We likewise reject the contention of the New FORBA defendants that the court erred in refusing to strike the demand for punitive damages (see Garber v Lynn, 79 AD3d 401, 402-403 [2010]). To the extent that those defendants contend that a stipulation in bankruptcy court to limit collection of any money judgment obtained by plaintiff to insurance proceeds precludes a claim for punitive damages, we conclude that such contention does not serve as a basis for affirmative relief at this juncture.
Contrary to Dr. Kamara’s contention, the court properly refused to dismiss the dental malpractice cause of action against her on the ground that plaintiffs son was not injured during the treatment. Even assuming, arguendo, that Dr. Kamara met her initial burden of establishing that plaintiffs son was not injured by the treatment she performed (see gener*1534ally Shahid v New York City Health & Hosps. Corp., 47 AD3d 800, 801 [2008]), we conclude that plaintiff raised a triable issue of fact whether her son sustained injuries as a result of such treatment (see generally Zuckerman, 49 NY2d at 562).
Contrary to the contention of Dr. Gusmerotti, the court also properly refused to dismiss the dental malpractice cause of action against him. Even assuming, arguendo, that Dr. Gusmerotti established his entitlement to summary judgment by submitting his own affidavit (see Juba v Bachman, 255 AD2d 492, 493 [1998], lv denied 93 NY2d 809 [1999]), we conclude that plaintiff raised issues of fact whether Dr.

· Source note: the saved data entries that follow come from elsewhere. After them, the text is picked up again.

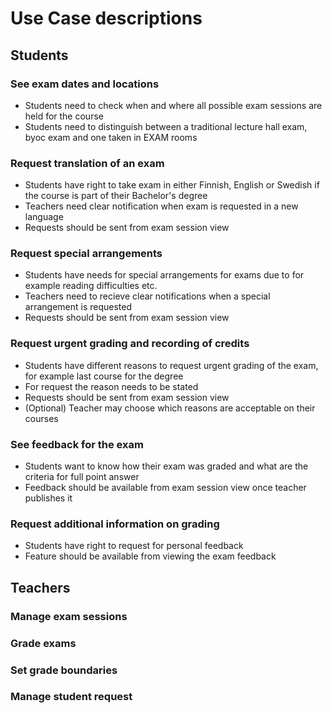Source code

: Use Case descriptions
=====================

Students
--------

### See exam dates and locations

- Students need to check when and where all possible exam sessions are held for the course
- Students need to distinguish between a traditional lecture hall exam, byoc exam and one taken in EXAM rooms

### Request translation of an exam

- Students have right to take exam in either Finnish, English or Swedish if the course is part of their Bachelor's degree
- Teachers need clear notification when exam is requested in a new language
- Requests should be sent from exam session view

### Request special arrangements

- Students have needs for special arrangements for exams due to for example reading difficulties etc.
- Teachers need to recieve clear notifications when a special arrangement is requested
- Requests should be sent from exam session view

### Request urgent grading and recording of credits

- Students have different reasons to request urgent grading of the exam, for example last course for the degree
- For request the reason needs to be stated
- Requests should be sent from exam session view
- (Optional) Teacher may choose which reasons are acceptable on their courses

### See feedback for the exam

- Students want to know how their exam was graded and what are the criteria for full point answer
- Feedback should be available from exam session view once teacher publishes it

### Request additional information on grading

- Students have right to request for personal feedback
- Feature should be available from viewing the exam feedback

Teachers
--------

### Manage exam sessions

### Grade exams

### Set grade boundaries

### Manage student request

Gusmerotti departed from the accepted standard of care and caused injury to plaintiffs son by fraudulently using the dental X rays of another child to obtain plaintiffs consent for medically unnecessary treatment (see Taylor v Nyack Hosp., 18 AD3d 537, 538 [2005]; Ayoung v Epstein, 177 AD2d 460, 460 [1991]).
Lastly, in light of our determination with respect to the two individual defendants-appellants, we reject the contention of the New FORBA defendants that there is no independent tort to support plaintiffs concerted action cause of action (cf. Brenner v American Cyanamid Co., 288 AD2d 869, 870 [2001]; see generally Rastelli v Goodyear Tire & Rubber Co., 79 NY2d 289, 295 [1992]). Present — Scudder, P.J., Peradotto, Carni, Lindley and Sconiers, JJ.